Sometimes metaphors can be taken too far. If you liken your company to a ship, that's ok. If you're working on drugs and want to say that ship is moving "forward in the blue ocean of health care", acceptable.


But if you then refer to something else as a ship, you lose us. From Hasten Biopharmaceutical's CEO message:


"Hasten Biopharma is like a ship flying forward. We will strive to move forward in the blue ocean of health care by the ship of doctor-patient service, taking human health as the shore, innovation as the paddle, forging ahead as the sail."


Paddles and sails? Amusing they decided to model their organization after a Carthaginian warship.

Health & Science

Santa Boogie

Last week, SNL ran a sketch about the newly approved sickle cell anemia cure, Casgevy. In it, a sickle cell sufferer trades away access to the cure in office Yankee Swap. Was pretty funny.


But as is their animus, advocates immediately voiced concern about this comedy sketch. They claim it contained errors and perpetuated stereotypes about sickle cell sufferers.


The “error” that was pounced upon was when a white character who does not have the disease ends up with the cure and someone suggests maybe he could give it to a family member of his who has sickle cell. He states: “doubt it, my whole family’s white”. 


While it's possible for Caucasians to have it, only about 1-in-55,000 suffer from sickle cell disease. So, someone with only white relatives should doubt that any relatives have it.


The “stereotype” was that sickle cell sufferers make bad decisions about their health.


Count us in the camp of people who never heard of that nor thought about it for one second until this 'advocacy' group just suggested it. It's a genetic disease - that's as unrelated to the patients' decisions as possible.

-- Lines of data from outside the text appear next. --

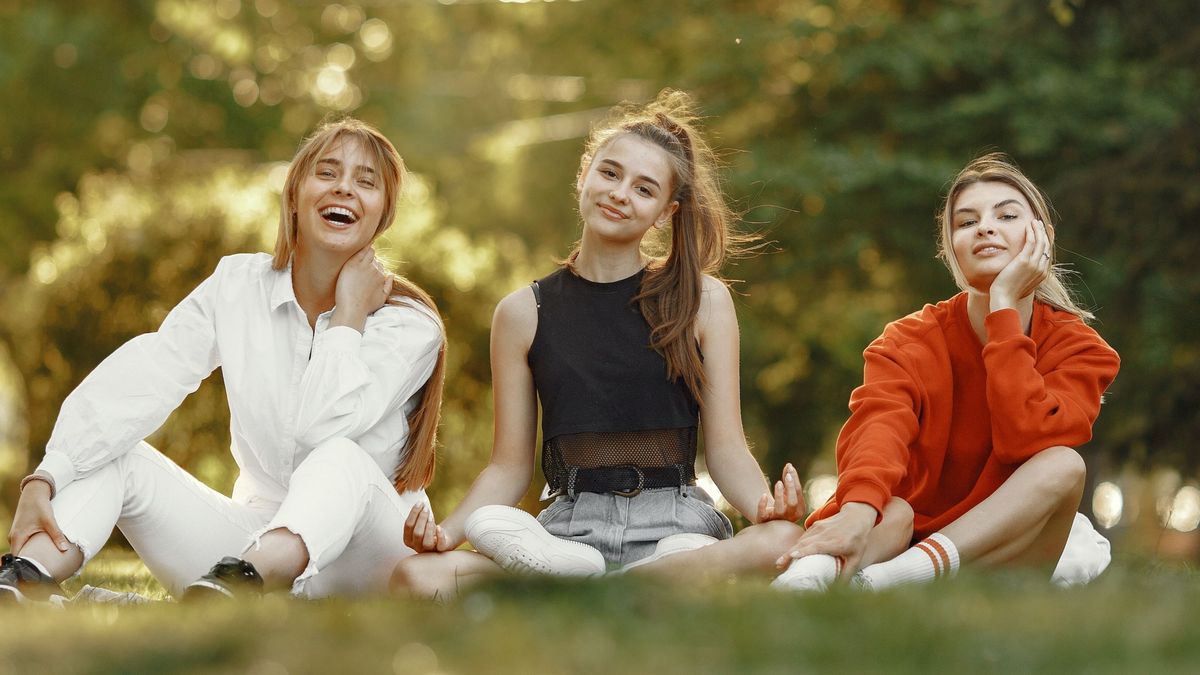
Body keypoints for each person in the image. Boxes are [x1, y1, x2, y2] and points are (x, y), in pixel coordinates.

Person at [392, 90, 865, 599]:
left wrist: (764, 510)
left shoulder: (703, 300)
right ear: (584, 175)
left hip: (676, 527)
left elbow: (726, 448)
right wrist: (448, 533)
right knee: (415, 577)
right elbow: (509, 466)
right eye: (610, 173)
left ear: (666, 212)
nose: (620, 193)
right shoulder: (521, 313)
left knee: (782, 540)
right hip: (568, 533)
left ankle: (597, 588)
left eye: (644, 189)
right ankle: (607, 583)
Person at [1, 118, 446, 602]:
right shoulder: (237, 286)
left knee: (341, 456)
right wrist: (47, 476)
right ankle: (24, 581)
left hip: (366, 559)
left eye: (366, 182)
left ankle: (239, 584)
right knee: (117, 454)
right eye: (328, 172)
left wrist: (350, 315)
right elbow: (147, 373)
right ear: (295, 192)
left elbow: (326, 428)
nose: (344, 189)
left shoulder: (409, 324)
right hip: (248, 551)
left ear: (383, 215)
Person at [773, 153, 1120, 591]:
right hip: (906, 532)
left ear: (1043, 238)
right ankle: (807, 579)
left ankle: (888, 582)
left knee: (1064, 466)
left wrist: (1004, 310)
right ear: (951, 248)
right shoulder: (907, 340)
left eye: (1007, 215)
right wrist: (858, 509)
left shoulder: (1082, 350)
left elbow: (1024, 439)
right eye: (966, 221)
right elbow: (879, 431)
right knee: (891, 509)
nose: (985, 228)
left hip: (1005, 546)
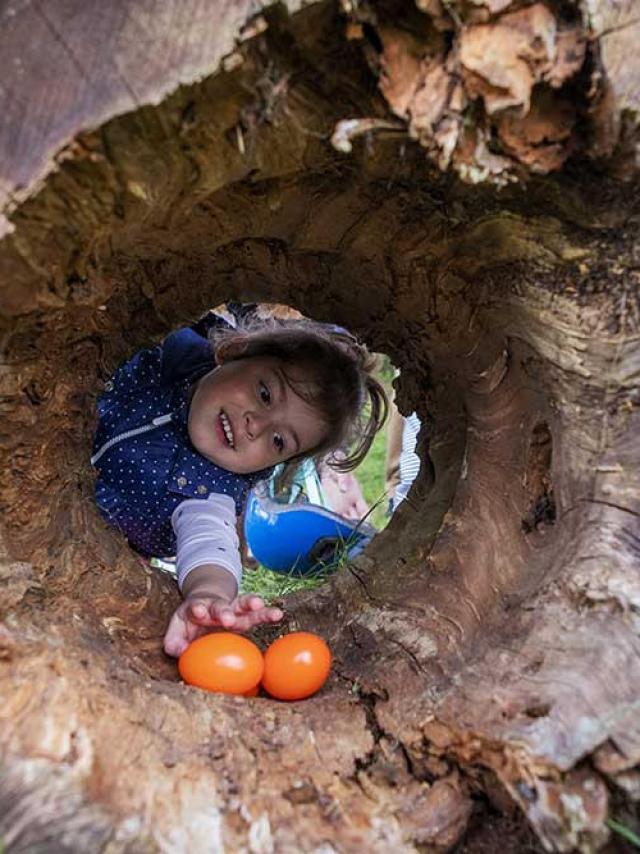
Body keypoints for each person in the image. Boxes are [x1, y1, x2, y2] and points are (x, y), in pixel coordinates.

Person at [91, 310, 388, 657]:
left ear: (276, 464)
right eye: (264, 393)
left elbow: (210, 543)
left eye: (279, 441)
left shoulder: (209, 490)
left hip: (89, 546)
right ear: (234, 352)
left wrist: (210, 596)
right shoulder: (168, 351)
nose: (256, 425)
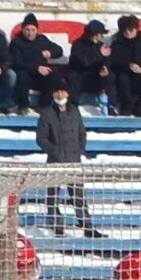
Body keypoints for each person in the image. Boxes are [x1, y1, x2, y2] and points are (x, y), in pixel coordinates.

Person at [35, 74, 103, 239]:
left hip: (74, 160)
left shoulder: (75, 111)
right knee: (53, 196)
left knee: (78, 196)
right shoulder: (47, 114)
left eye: (63, 92)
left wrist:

And then, a sickle cell sufferer was quoted as saying the skit reminded her of kids teasing her for yellowing skin when she was young. 


Go watch the sketch and explain that one. There is no allusion to anything of the sort – the joke is simply an amazing cure to a disease is available and the characters instead opted for a silly dancing statue. 


You'd think these people/groups could look past such minor issues considering the disease can now be CURED for many people. Shouldn't it be a euphoric 'Mission Accomplished' era?


Down with the Outrage-Industrial Complex!